* **Activity**: Filter the listing down to the lines containing the word "pixels".

* **Data records**:
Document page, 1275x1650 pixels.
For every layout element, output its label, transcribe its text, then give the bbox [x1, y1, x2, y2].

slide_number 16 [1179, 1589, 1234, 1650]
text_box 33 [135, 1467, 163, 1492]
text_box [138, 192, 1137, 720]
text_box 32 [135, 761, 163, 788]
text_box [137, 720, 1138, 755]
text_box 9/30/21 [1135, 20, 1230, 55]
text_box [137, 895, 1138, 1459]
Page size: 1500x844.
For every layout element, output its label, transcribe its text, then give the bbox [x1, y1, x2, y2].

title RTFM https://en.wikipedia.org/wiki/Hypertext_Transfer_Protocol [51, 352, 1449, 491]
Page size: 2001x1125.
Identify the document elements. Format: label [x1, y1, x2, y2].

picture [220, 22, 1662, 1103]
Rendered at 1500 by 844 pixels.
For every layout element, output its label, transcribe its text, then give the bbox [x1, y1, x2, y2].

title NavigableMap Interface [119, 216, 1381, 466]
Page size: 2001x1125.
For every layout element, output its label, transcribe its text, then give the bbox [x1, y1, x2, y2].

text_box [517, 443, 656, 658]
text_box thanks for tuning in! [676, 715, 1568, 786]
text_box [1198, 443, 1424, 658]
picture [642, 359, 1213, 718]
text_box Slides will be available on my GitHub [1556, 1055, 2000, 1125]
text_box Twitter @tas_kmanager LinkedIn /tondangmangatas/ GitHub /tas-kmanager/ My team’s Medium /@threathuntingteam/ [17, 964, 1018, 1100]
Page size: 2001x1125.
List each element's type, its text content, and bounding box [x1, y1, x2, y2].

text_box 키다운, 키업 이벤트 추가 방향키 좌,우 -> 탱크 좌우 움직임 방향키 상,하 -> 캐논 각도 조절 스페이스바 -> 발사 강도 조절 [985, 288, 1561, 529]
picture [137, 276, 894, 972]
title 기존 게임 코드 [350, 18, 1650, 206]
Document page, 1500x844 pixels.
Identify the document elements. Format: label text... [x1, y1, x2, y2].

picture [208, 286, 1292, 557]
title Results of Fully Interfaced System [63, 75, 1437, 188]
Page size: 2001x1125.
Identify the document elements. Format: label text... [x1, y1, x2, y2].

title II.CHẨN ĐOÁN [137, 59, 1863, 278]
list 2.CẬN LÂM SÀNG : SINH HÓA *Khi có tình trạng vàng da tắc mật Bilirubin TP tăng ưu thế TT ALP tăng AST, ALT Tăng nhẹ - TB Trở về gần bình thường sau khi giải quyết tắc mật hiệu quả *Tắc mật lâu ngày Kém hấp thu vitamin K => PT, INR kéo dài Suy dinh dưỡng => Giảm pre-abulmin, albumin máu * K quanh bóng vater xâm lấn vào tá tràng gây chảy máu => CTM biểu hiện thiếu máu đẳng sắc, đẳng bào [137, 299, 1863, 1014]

* **Answer to this exercise**:
Document page, 1275x1650 pixels.
Rendered at 1500 by 844 pixels.
Document page, 1500x844 pixels.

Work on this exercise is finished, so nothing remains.